I'm 50-50, now. Defaults are hard! I think the ownership check is an interesting one, and probably better than the writability check. Writability falls short in a lot of cases, e.g. if you create a shared env and you want users to be able to install additional packages without sudo - that would result in the wrong conclusion - using a shared env for config when user env is more likely correct.

Ownership check should work (assuming ownership checks work at all! I'm a bit concerned about LDAP and containers and such might get the wrong answer in #323) in any case I can think of except if the user who created and owns the env is one of its users, instead of making the shared env owned by root or another non-user. That will result in one user (successfully) storing their info in the shared env while other users I think that's a bit of an edge case, but it's not impossible (I think I've done it), but I think it's at least a lot narrower than the cases of incorrect conclusions we have right now.

I think there are also 2 things to consider:

For read config priority, I think what we clearly want is to prefer "more specific" configuration, where there's a clear order:

  1. user env
  2. user config
  3. shared env
  4. system

(identifying which is which is the hard part).

For a read-write dir, I think it's much harder to choose, and there are more equally valid choices. Some folks want everything isolated in envs (I believe these are the advanced users) while others want their settings to persist regardless of envs (I think this is simpler and happens to include me). I think only technical point here is that we don't want pick a write location that's behind the read location, which could result in persisting config that we don't load. For cases like jupyterlab's workspaces, a single dir is chosen and the path isn't used for loading, so picking any single writable location is fine on that point. For cases where you are writing config that will later be loaded by path, you want to make sure to write to the front of the path. In that case, picking the front of the path and erroring without write permissions is probably preferable to falling back on a different writable path.
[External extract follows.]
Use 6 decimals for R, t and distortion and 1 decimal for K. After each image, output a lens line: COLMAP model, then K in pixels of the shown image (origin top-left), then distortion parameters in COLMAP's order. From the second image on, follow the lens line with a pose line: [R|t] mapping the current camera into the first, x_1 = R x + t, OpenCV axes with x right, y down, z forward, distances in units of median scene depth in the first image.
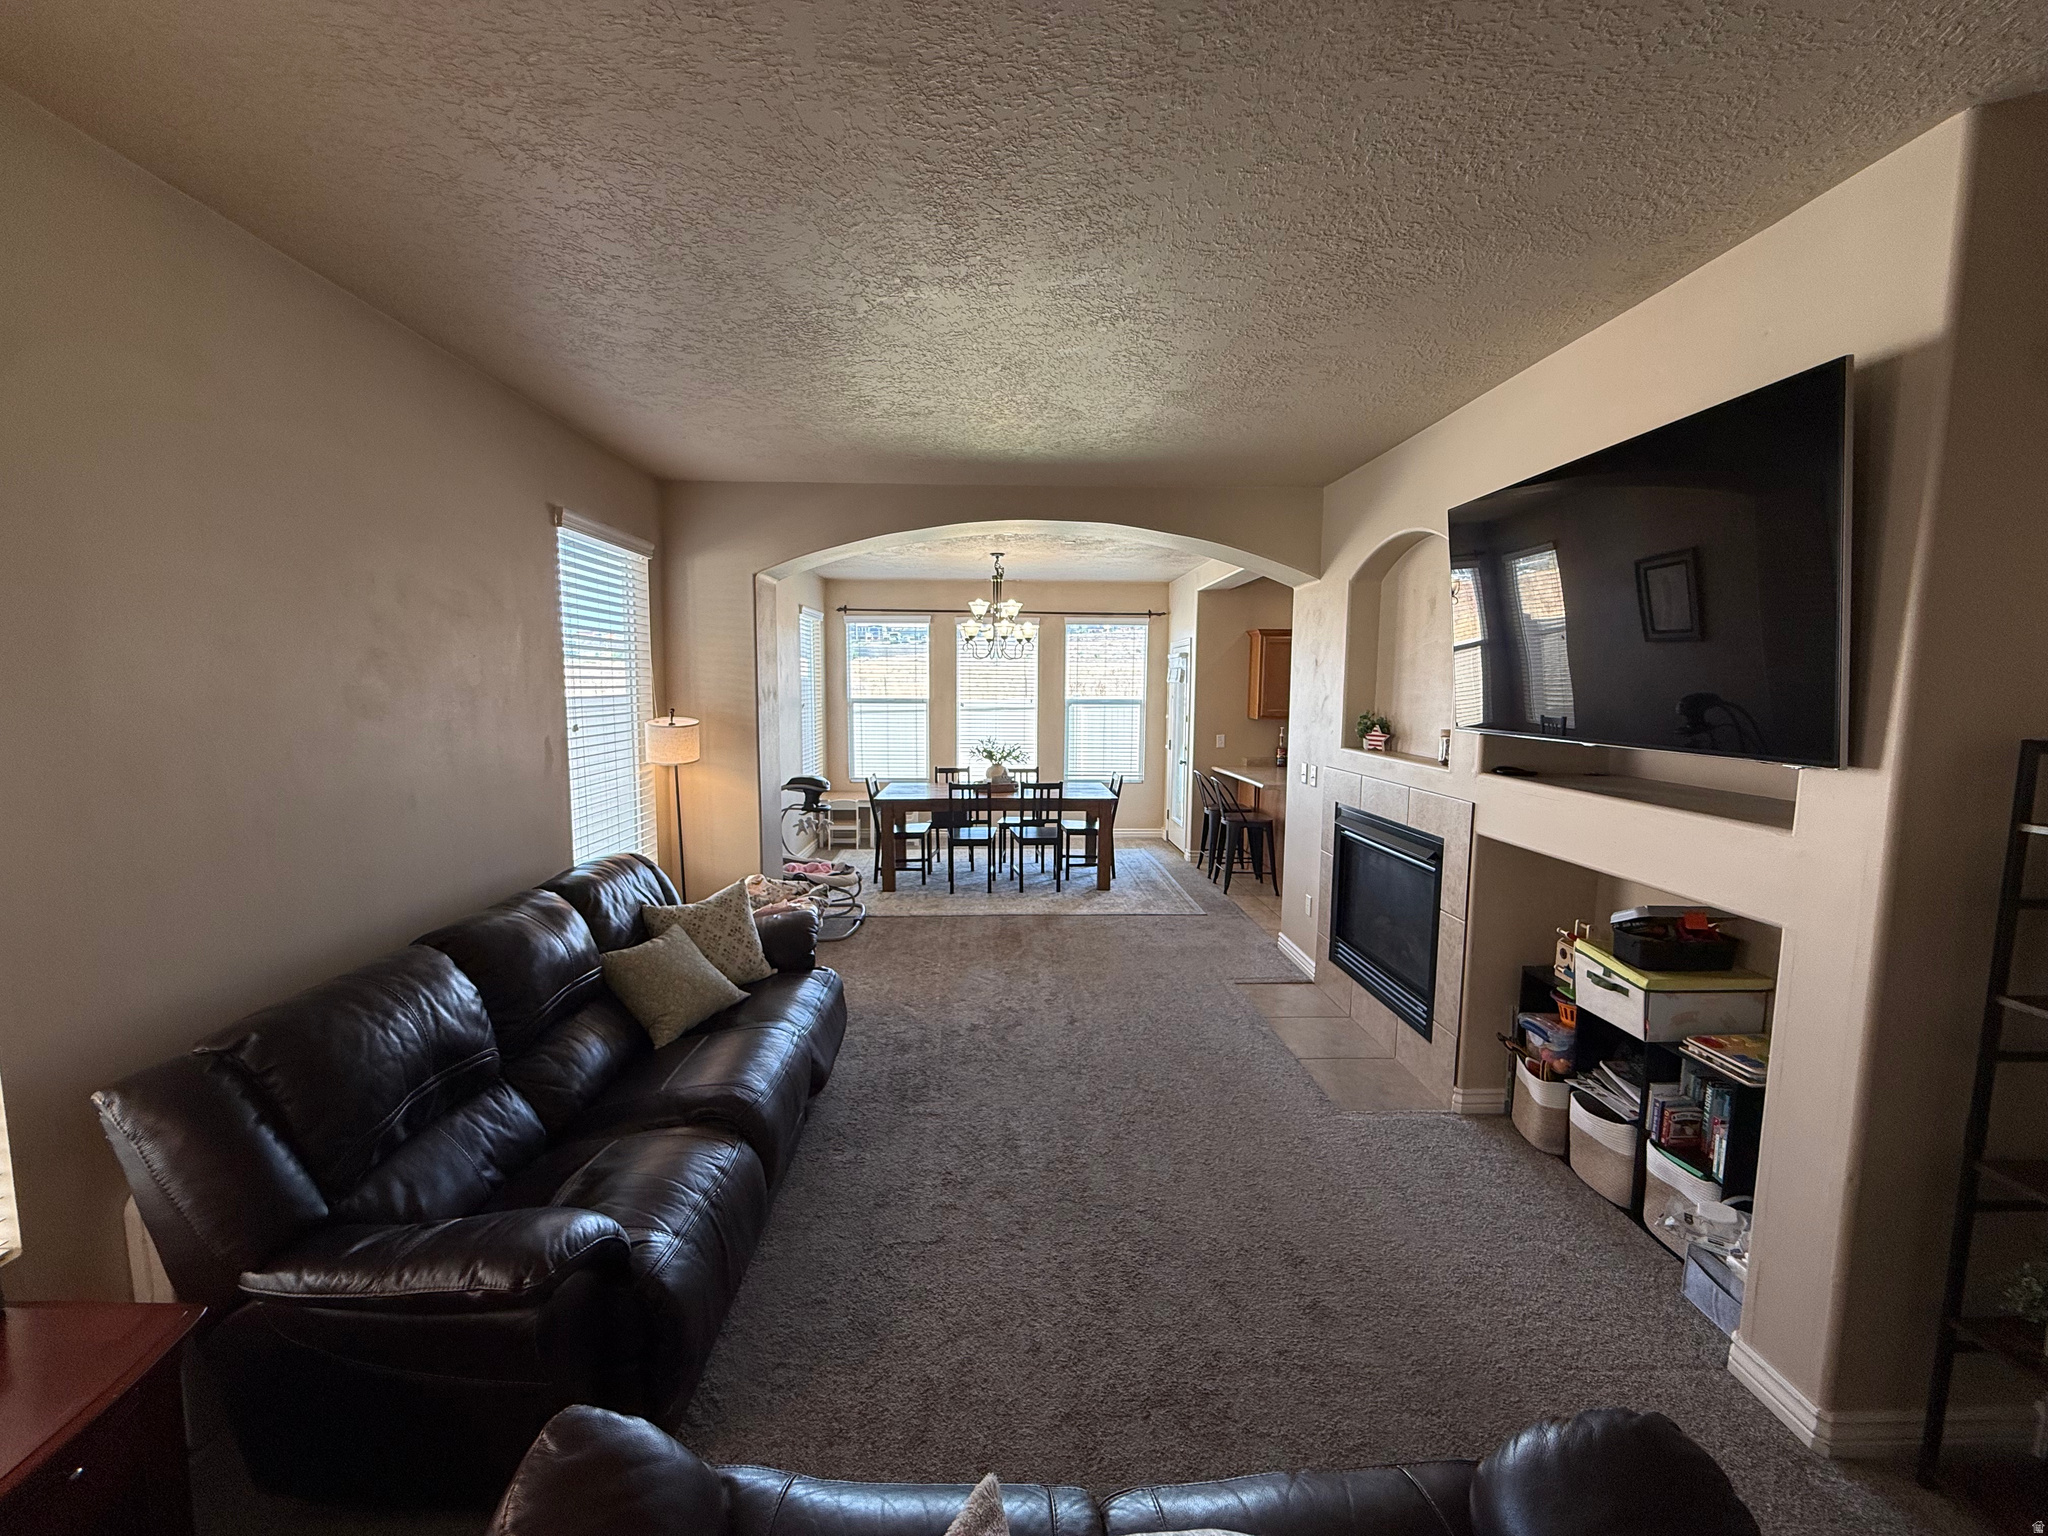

In short, for picking a read-write dir I think jupyter_config_dir() should generally be used for single-dir read/write, and jupyter_config_path()[0] should be used if (and only if) all locations on jupyter_config_path() will be read.

jasongrout commented 1 year ago

What I'm getting out of this conversation is:

  1. Before, we defaulted to JUPYTER_PREFER_ENV_PATH=false
  2. In the latest jupyter_core release, we sometimes default to JUPYTER_PREFER_ENV_PATH=true, but likely we default to true in too many cases.

Since our default was false, and that's what people were used to (i.e., changing the default to true is disruptive), I'd rather revert our overly-broad changes to narrow down the true default to the very specific usecases we had in mind. The list of conditions I proposed above (and your new one about root conda envs) I think assimilate our collective ideas about what should definitely be true in the specific situation we are accommodating). We can always expand back out if we are missing situations we want to accommodate.

minrk commented 1 year ago

That sounds good to me!

I think the one thing in your list I'm not sure about is check number 3: you own the env prefix and config dir is writable. I'm trying to think of cases where you own the prefix and config dir is not writable, and most come from accidents (e.g. an accidental sudo), and perhaps an error attempting to write there is more likely to be the expected behavior (permission error -> oops, I sudo'd and messed up permissions) vs not acting like you're in an env (I made this env, why isn't it using it? Oh, deep in the env a permission is wrong. How should I have figured that out?).

Maybe a read-only filesystem owned by the user, e.g. in a container with a mounted volume containing the env? I'm not sure how realistic that is, or whether it's even the wrong thing to do to still prefer the env in that case for jupyter_config_path(), given the above discussion about the possible distinction between read-write config vs read path priority.

WDYT about stopping at the ownership check for now, and waiting until we see problems with the write permissions?